BEGIN

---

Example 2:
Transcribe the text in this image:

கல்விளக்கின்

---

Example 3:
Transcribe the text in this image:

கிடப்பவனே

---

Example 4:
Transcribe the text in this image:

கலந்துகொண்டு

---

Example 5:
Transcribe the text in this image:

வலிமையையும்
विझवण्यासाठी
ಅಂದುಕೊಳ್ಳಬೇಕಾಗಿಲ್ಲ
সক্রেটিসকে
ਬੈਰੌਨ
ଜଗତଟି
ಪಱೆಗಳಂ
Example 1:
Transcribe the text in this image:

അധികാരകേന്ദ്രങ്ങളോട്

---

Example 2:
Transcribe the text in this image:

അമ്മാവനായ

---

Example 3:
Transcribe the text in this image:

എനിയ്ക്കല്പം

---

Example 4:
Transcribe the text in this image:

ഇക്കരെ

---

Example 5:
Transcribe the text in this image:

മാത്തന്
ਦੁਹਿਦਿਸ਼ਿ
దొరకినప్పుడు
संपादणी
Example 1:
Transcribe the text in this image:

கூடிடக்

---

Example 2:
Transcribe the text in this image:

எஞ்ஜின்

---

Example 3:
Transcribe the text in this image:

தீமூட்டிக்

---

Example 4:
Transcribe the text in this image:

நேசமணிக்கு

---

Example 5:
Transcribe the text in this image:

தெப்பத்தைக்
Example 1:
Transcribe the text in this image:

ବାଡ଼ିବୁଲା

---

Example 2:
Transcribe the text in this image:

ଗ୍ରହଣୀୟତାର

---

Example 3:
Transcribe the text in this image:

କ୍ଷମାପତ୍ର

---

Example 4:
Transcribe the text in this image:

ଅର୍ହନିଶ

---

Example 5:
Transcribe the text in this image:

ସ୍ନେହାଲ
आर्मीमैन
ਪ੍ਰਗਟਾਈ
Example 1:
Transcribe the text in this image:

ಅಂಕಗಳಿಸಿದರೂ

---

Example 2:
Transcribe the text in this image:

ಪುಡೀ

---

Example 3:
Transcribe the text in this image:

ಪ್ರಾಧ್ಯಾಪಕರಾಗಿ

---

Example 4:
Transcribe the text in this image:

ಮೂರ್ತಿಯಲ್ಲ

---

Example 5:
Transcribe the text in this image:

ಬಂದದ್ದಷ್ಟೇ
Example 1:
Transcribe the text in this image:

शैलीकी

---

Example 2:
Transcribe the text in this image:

END

In your reply, restate every entry exactly.

---

Example 2:
Transcribe the text in this image:

கல்விளக்கின்

---

Example 3:
Transcribe the text in this image:

கிடப்பவனே

---

Example 4:
Transcribe the text in this image:

கலந்துகொண்டு

---

Example 5:
Transcribe the text in this image:

வலிமையையும்
विझवण्यासाठी
ಅಂದುಕೊಳ್ಳಬೇಕಾಗಿಲ್ಲ
সক্রেটিসকে
ਬੈਰੌਨ
ଜଗତଟି
ಪಱೆಗಳಂ
Example 1:
Transcribe the text in this image:

അധികാരകേന്ദ്രങ്ങളോട്

---

Example 2:
Transcribe the text in this image:

അമ്മാവനായ

---

Example 3:
Transcribe the text in this image:

എനിയ്ക്കല്പം

---

Example 4:
Transcribe the text in this image:

ഇക്കരെ

---

Example 5:
Transcribe the text in this image:

മാത്തന്
ਦੁਹਿਦਿਸ਼ਿ
దొరకినప్పుడు
संपादणी
Example 1:
Transcribe the text in this image:

கூடிடக்

---

Example 2:
Transcribe the text in this image:

எஞ்ஜின்

---

Example 3:
Transcribe the text in this image:

தீமூட்டிக்

---

Example 4:
Transcribe the text in this image:

நேசமணிக்கு

---

Example 5:
Transcribe the text in this image:

தெப்பத்தைக்
Example 1:
Transcribe the text in this image:

ବାଡ଼ିବୁଲା

---

Example 2:
Transcribe the text in this image:

ଗ୍ରହଣୀୟତାର

---

Example 3:
Transcribe the text in this image:

କ୍ଷମାପତ୍ର

---

Example 4:
Transcribe the text in this image:

ଅର୍ହନିଶ

---

Example 5:
Transcribe the text in this image:

ସ୍ନେହାଲ
आर्मीमैन
ਪ੍ਰਗਟਾਈ
Example 1:
Transcribe the text in this image:

ಅಂಕಗಳಿಸಿದರೂ

---

Example 2:
Transcribe the text in this image:

ಪುಡೀ

---

Example 3:
Transcribe the text in this image:

ಪ್ರಾಧ್ಯಾಪಕರಾಗಿ

---

Example 4:
Transcribe the text in this image:

ಮೂರ್ತಿಯಲ್ಲ

---

Example 5:
Transcribe the text in this image:

ಬಂದದ್ದಷ್ಟೇ
Example 1:
Transcribe the text in this image:

शैलीकी

---

Example 2:
Transcribe the text in this image:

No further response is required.